Task description: A verbatim copy of the records below, pictures omitted, is the task.

-------- Recorded information

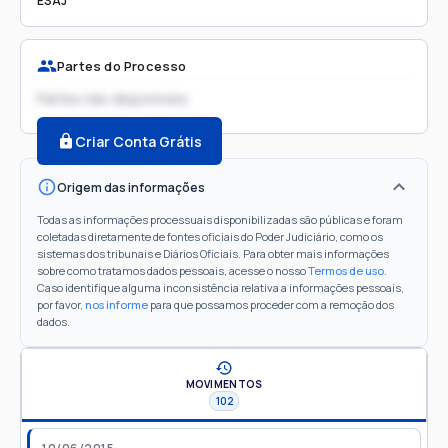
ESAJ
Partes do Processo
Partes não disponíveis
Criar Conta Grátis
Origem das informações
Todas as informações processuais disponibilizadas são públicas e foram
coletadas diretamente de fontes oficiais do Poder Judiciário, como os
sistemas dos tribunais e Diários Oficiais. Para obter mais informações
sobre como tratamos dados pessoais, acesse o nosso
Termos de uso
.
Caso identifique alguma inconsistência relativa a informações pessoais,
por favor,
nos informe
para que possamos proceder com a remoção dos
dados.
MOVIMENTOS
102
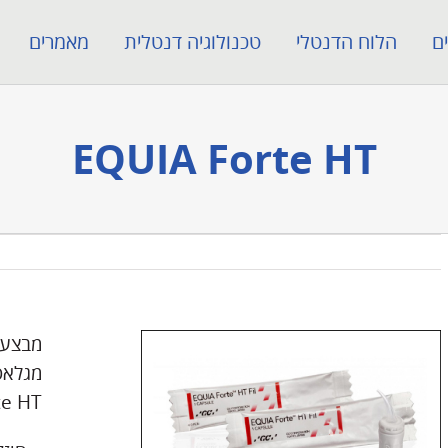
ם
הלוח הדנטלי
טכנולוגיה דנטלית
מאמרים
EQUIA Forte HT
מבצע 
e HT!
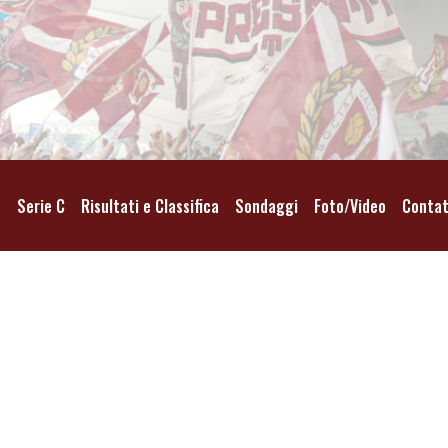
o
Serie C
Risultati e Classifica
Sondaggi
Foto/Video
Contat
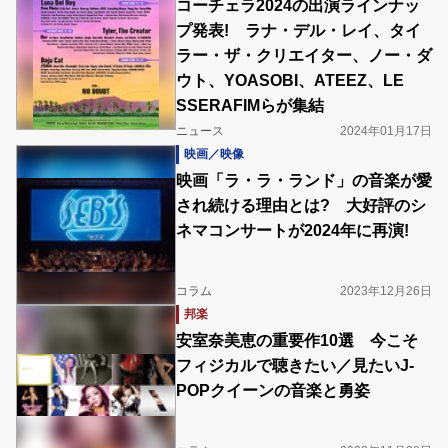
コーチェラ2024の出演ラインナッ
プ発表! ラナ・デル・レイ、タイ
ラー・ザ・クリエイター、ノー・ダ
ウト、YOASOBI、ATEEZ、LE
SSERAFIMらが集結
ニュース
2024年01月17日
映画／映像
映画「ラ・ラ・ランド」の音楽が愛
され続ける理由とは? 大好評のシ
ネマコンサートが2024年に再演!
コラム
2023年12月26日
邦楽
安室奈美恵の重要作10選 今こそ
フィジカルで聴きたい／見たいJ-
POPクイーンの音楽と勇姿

----------------

Solution for this exercise:
ESAJ
Partes do Processo
Partes não disponíveis
Criar Conta Grátis
Origem das informações
Todas as informações processuais disponibilizadas são públicas e foram
coletadas diretamente de fontes oficiais do Poder Judiciário, como os
sistemas dos tribunais e Diários Oficiais. Para obter mais informações
sobre como tratamos dados pessoais, acesse o nosso
Termos de uso
.
Caso identifique alguma inconsistência relativa a informações pessoais,
por favor,
nos informe
para que possamos proceder com a remoção dos
dados.
MOVIMENTOS
102
ם
הלוח הדנטלי
טכנולוגיה דנטלית
מאמרים
EQUIA Forte HT
מבצע 
e HT!
o
Serie C
Risultati e Classifica
Sondaggi
Foto/Video
Contat
コーチェラ2024の出演ラインナッ
プ発表! ラナ・デル・レイ、タイ
ラー・ザ・クリエイター、ノー・ダ
ウト、YOASOBI、ATEEZ、LE
SSERAFIMらが集結
ニュース
2024年01月17日
映画／映像
映画「ラ・ラ・ランド」の音楽が愛
され続ける理由とは? 大好評のシ
ネマコンサートが2024年に再演!
コラム
2023年12月26日
邦楽
安室奈美恵の重要作10選 今こそ
フィジカルで聴きたい／見たいJ-
POPクイーンの音楽と勇姿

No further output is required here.